The role of Imaging in modern medicine

New therapeutic strategies are entering the world of major diseases. These impose to acquire as fast as possible all the information on the pathological status of the patient in order to start adapted therapeutics and therefore to minimize the handicap. This is true for neurological and psychiatric diseases but also for the treatment of inflammatory diseases, such as rheumatologic inflammation, and for cancer.

Moreover, the non-invasive determination of the molecular signature of cancers in the early stage of their development, or even before the tumour growth, will help to target the therapeutic strategy and to reduce considerably the number of unnecessary biopsies.

For many years, physicians relied on the use of anatomical imaging to non-invasively detect tumours and follow up their growth. Functional imaging such as bone or thyroid scintigraphy and more recently positron emission tomography (PET) using 18FDG for example, has provided more information for tumour staging. With the development of new imaging probes and "smart probes", imaging provides cellular protein and signal-pathway identification, and represents a new field called "molecular imaging". A number of Centres have established collaborations with chemistry laboratories and are producing an increasing amount of molecular probes dedicated to imaging but also to tumour therapy. The molecular phenotype of cells composing the tumour can lead to tailored therapies. This tumour phenotype can be determined ex-vivo on tissue samples. Molecular imaging should allow performance of an in-vivo tumour phenotyping by a rationalized use of specific imaging probes. This molecular profiling could already be envisioned in the very near future for some specific tumours overexpressing peptide hormone receptors such as breast and prostate cancers, and should become widely developed.

Therefore, it represents a major breakthrough to provide the medical community with an integrated "one-stop-shop" molecular profiling imaging device which could detect tracers dedicated to Single Photon Emission Computed Tomography (SPECT) or PET, as well as Magnetic Resonance Imaging (MRI), or Xray-Computed Tomography (CT) contrast agents.

Furthermore, since functional imaging allows the assessment of biochemical pathways, it will also provide accurate tools for experimental research. As an example, the genomic alphabet has been decoded but its dynamic expression, its grammar, remains to be studied and understood. In-vivo molecular imaging of gene expression is now within reach through the development of more and more elaborated molecular probes as well as of sophisticated techniques to significantly improve the performances of modern imaging devices.

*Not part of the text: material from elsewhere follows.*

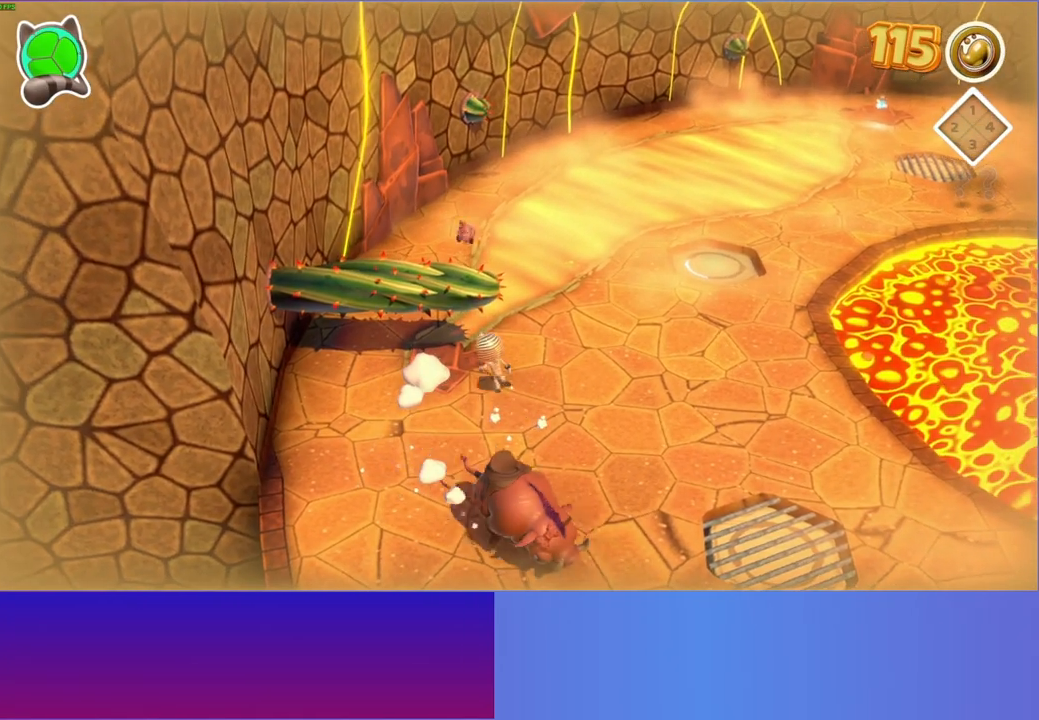
{"buttons": [], "left_stick": "up", "right_stick": "center", "events": [[233, "left_stick", "up-left"], [333, "X", "down"], [417, "left_stick", "up"], [450, "X", "up"]]}
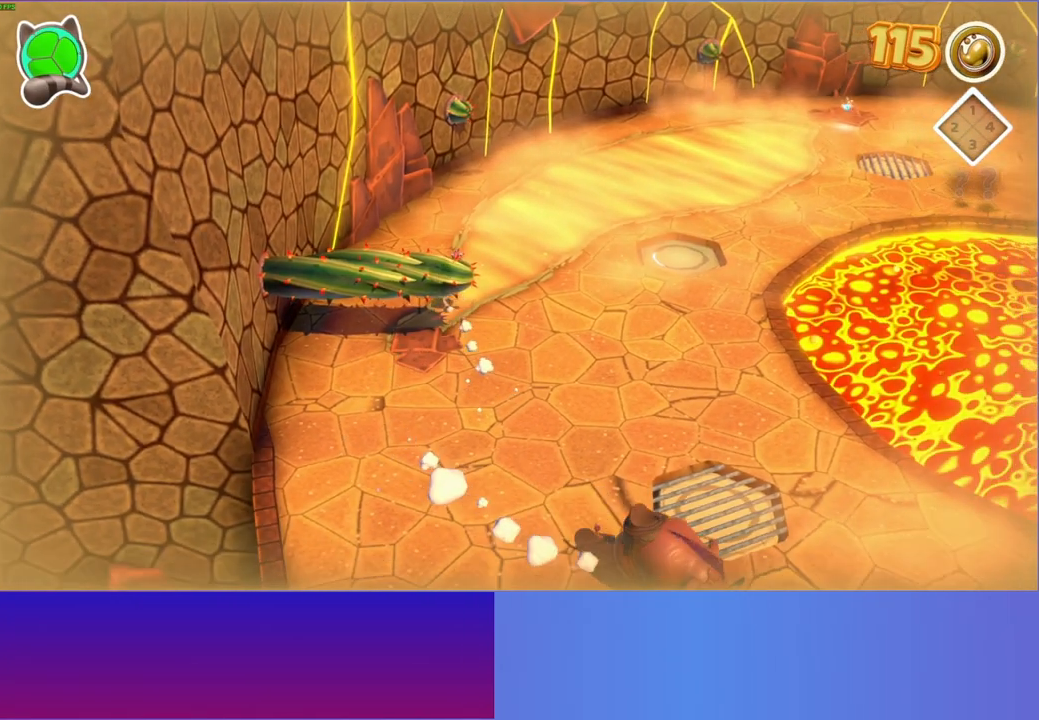
{"buttons": [], "left_stick": "down-right", "right_stick": "center", "events": [[67, "left_stick", "up-right"], [300, "X", "down"], [333, "left_stick", "right"], [433, "X", "up"], [450, "left_stick", "down-right"]]}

Drug development can also take advantage of technical progress in imaging technologies, like quantitative positron emission tomography in small animals, to determine drug pharmacokinetics and whole body targeting to tissues of interest. Moreover, the combination of functional imaging with a high resolution anatomical method such as MRI (Magnetic Resonance Imaging) and/or X-Ray CT (Computed Tomography) will considerably enhance the possibility of determining the long term efficiency of a drug on basic pathological processes such as inflammation, blood flow, etc. In particular the expected progress on sensitivity, timing and spatial resolution, coupled with a true multi-modality registration, will allow to explore the activity of a drug candidate or other essential patho-physiological processes of disease models in animals, like for instance cancer or adverse inflammatory effects.

The new trends in modern imaging is to develop adequate detector modules and radiotracers which can register simultaneously anatomical and functional information, and therefore fruitfully determine the molecular profiling.